Chinese name associated with the Xiongnu peoples

Chunwei (淳維; Old Chinese: ZS: *djun-ɢʷi; B-S: *[d]u[r]-ɢʷij) is a name associated with the Xiongnu, a tribal confederation of nomadic peoples who, according to ancient Chinese sources, inhabited the eastern Eurasian Steppe from the 3rd century BC to the late 1st century AD.

==Overview==
In Sima Qian's Shiji, the Xiongnu were mentioned as Shanrong, Xianyun, and Hunyu "since before the time of Tang [i.e. Emperor Yao] and Yu [i.e. Emperor Shun]".

3rd century scholar Wei Zhao also identified the name Chunwei with the name of the Xiongnu: "During the Han (206 BC – 220 AD) they were called Xiongnu, and the Hunyu is just another name for the same people, and similarly, the Xunyu is just another transcription of Chunwei, their ancestor’s name". In Shiji jijie (Collected Explanations on Historical Records) Liu Song historian Pei Yin quoted Jin Zhuo's statement that "In Yao's time they were called Hunyu; in Zhou's time they were called Xianyun; in Qin's time they were called Xiongnu." In Shiji Suoyin "Seeking the Obscure in the Records", Tang historian Sima Zhen quoted from Fengsu Tongyi "Comprehensive Meaning of Customs and Mores", by Ying Shao, that "In the time of Yin, they were called Xunyu, which was changed to Xiongnu"; however, this quote no longer exists in Fengsu Tongyi's received text.

Sima Qian wrote that the Xiongnu's ruling clan were descendants of Chunwei, a descendant of Yu the Great. Chunwei is alleged to be a son of Jie of Xia (the Xia dynasty's last ruler). Sima Zhen stated that Yue Chan wrote in the now-lost Guadipu (Register of the Encompassing Lands) that: "Jie, (ruler of) the House of Xia lived an immoral life. Tang exiled him to Mingtiao, he died there three years later. His son Xunyu married his concubines and they wandered far away to the northern wilderness in search of pasture lands, and then in the Middle Kingdom they were mentioned as Xiongnu." Sima Zhen also quoted Zhang Yan's statement that "Chunwei, during the Yin era, fled to the northern borders."
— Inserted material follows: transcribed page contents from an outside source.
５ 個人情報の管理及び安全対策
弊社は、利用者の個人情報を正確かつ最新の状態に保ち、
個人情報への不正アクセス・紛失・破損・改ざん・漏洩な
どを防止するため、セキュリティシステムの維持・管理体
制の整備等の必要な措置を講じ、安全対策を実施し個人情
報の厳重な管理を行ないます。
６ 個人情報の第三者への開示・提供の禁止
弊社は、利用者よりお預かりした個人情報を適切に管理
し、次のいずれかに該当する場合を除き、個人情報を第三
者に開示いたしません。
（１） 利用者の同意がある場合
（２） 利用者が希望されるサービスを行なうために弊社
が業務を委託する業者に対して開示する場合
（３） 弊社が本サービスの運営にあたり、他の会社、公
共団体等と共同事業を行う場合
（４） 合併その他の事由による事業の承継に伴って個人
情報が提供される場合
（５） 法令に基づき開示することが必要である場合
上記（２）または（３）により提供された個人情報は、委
However, Goldin (2011) points out chronological difficulties resulting from attempts to identify Chunwei with Hunyu and Xunyu. (Note: Goldin transliterates both 葷粥 (in Yue Chan's Guadipu) & 獯粥 (in Sima Zhen's Suoyin) in pinyin as Xunyu and proposes that they were both pronounced *xur-luk in Old Chinese. Other versions of the same name are 獯鬻 in Mencius and 薰育 in "Annals of Zhou" of Shiji.) If one would literally interpret "since before the time of Tang and Yu" (when the Hunyu had supposedly existed) (Note: Sima Qian states that the Yellow Emperor himself drove out the Hunyu 葷粥 in the North.) in Sima Qian's Shiji and would identify Chunwei with Hunyu and Xunyu, this would result in Chunwei, allegedly a son of Jie of the Xia dynasty, living before instead of many generations after Yao and Shun, both of whom had lived and ruled before the Xia dynasty. Moreover, Goldin (2011) reconstructs the Old Chinese pronunciations of Hunyu and Xunyu as *xur-luk, as hram′-lun′, and as *xoŋ-NA; and comments all three names are "manifestly unrelated"; he further states that sound changes made the names more superficially similar than they really had been, and prompted later historians and commentators to conclude that those names must have referred to one same people in different epochs, even though people during the Warring States period would never have been thus misled.

Another theory suggests that Qi (a small state, supposedly descendants of Xia) later occupied a smaller state state called "Chunyu" and made it their last capital before being conquered by Chu. Chunyu/Chunwei may simply be the name of a city.